Chicago is a real city, and it’s a tough city. As early-20th century alderman Michael “Hinky Dink” Kenna once proclaimed, “Chicago ain’t no sissy town.” Ain't that the truth? Indeed, anyone who can survive daily exposure to winter elements on an elevated L platform while awaiting a train without complaining is a true Chicagoan. Shoveling snow and scraping ice off of car windows in sub-zero temperatures is a daily routine for millions in this sprawling metropolis, yet the city doesn’t slow down just because of cold, snowy, windy weather. (Back home in Big D, a mere dusting of snow is enough to cause panic; weathermen in Texas treat snow with the same excessive intensity as news of a terrorist plot or, God forbid, a Dallas Cowboys loss.) Unlike Paris or Manhattan or L.A., this town isn’t shiny and polished—It’s a real city with real people. As Nelson Algren once wrote about the Windy City, “Once you’ve come to this particular patch, you’ll never love another. Like loving a woman with a broken nose, you may well find lovelier lovelies. But never a lovely so real.”

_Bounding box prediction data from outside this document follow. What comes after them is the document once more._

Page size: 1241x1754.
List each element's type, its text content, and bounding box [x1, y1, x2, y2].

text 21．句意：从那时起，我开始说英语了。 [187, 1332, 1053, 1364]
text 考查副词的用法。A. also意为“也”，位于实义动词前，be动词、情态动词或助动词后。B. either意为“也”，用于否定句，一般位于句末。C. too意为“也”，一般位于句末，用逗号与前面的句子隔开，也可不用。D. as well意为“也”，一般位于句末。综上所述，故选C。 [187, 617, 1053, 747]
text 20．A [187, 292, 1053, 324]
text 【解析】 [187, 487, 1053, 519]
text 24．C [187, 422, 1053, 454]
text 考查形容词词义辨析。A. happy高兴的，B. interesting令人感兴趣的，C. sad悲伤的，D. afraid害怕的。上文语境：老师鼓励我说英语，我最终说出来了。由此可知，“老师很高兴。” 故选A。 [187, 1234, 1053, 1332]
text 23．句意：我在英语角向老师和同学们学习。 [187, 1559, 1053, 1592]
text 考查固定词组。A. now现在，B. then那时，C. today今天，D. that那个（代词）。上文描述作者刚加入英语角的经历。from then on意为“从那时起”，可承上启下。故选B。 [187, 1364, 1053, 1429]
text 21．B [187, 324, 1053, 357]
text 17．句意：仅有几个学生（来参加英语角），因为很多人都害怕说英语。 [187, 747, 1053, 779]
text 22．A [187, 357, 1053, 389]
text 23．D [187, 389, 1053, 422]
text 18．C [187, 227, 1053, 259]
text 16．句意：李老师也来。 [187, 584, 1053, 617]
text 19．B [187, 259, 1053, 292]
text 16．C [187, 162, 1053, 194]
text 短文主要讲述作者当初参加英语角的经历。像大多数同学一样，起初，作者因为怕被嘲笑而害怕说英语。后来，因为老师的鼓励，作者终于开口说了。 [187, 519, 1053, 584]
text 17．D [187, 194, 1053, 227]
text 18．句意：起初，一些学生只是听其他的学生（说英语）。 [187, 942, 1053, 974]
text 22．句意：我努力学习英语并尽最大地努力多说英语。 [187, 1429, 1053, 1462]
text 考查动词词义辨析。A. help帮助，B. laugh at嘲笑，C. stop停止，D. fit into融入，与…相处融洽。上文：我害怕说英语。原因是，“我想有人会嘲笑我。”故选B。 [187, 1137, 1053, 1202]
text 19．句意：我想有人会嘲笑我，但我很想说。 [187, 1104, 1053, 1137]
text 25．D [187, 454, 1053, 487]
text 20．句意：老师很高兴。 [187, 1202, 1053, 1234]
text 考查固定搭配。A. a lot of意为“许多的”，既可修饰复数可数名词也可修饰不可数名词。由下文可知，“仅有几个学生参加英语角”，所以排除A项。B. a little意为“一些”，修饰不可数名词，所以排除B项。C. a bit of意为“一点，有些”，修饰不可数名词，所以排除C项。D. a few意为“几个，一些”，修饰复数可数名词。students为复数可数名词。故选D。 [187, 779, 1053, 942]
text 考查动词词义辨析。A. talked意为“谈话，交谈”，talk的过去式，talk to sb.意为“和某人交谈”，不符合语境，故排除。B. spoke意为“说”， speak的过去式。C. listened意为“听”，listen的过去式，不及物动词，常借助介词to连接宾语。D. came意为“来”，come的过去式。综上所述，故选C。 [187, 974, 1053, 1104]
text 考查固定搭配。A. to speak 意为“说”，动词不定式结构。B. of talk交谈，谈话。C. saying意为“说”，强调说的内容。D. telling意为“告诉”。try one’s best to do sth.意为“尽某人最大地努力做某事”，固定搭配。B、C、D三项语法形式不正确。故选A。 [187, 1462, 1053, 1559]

Chicago, Chicago, That Toddlin' Town

As I approach my destination following a visit to Intelligentsia Coffee, which brews the best java in the Loop, I have pretty much lost all feeling in my face, hands and feet. After negotiating the revolving door of my building, my gait resembles a toddler ambling toward his mother—simultaneously cautious and desperate, anxiously hoping to reach my destination without stumbling. My frozen mouth can't form words as I attempt to greet the doorman in my lobby, andafter uttering a few polysyllabic grunts, which to my chagrin, must pass as a morning helloI board the elevator and slowly begin to thaw. Eighteen floors later, upon entering my office, I unfurl my Eastwood knot on my grey, cashmere scarf, remove my wool overcoat (a Basil Rathbone special in charcoal with herringbone pattern) and turn on my computer. Within a few minutes my frozen muscles begin to function normally, and I can officially begin another great day in the Windy City.

[NB: Chicago’s nickname “The Windy City” is not weather-related. Rather, several 19th-century citations reveal that the nickname arose in connection with (1) the long-windedness of politicians; and (2) the city's many boosters who commended the western metropolis to the world's attention.]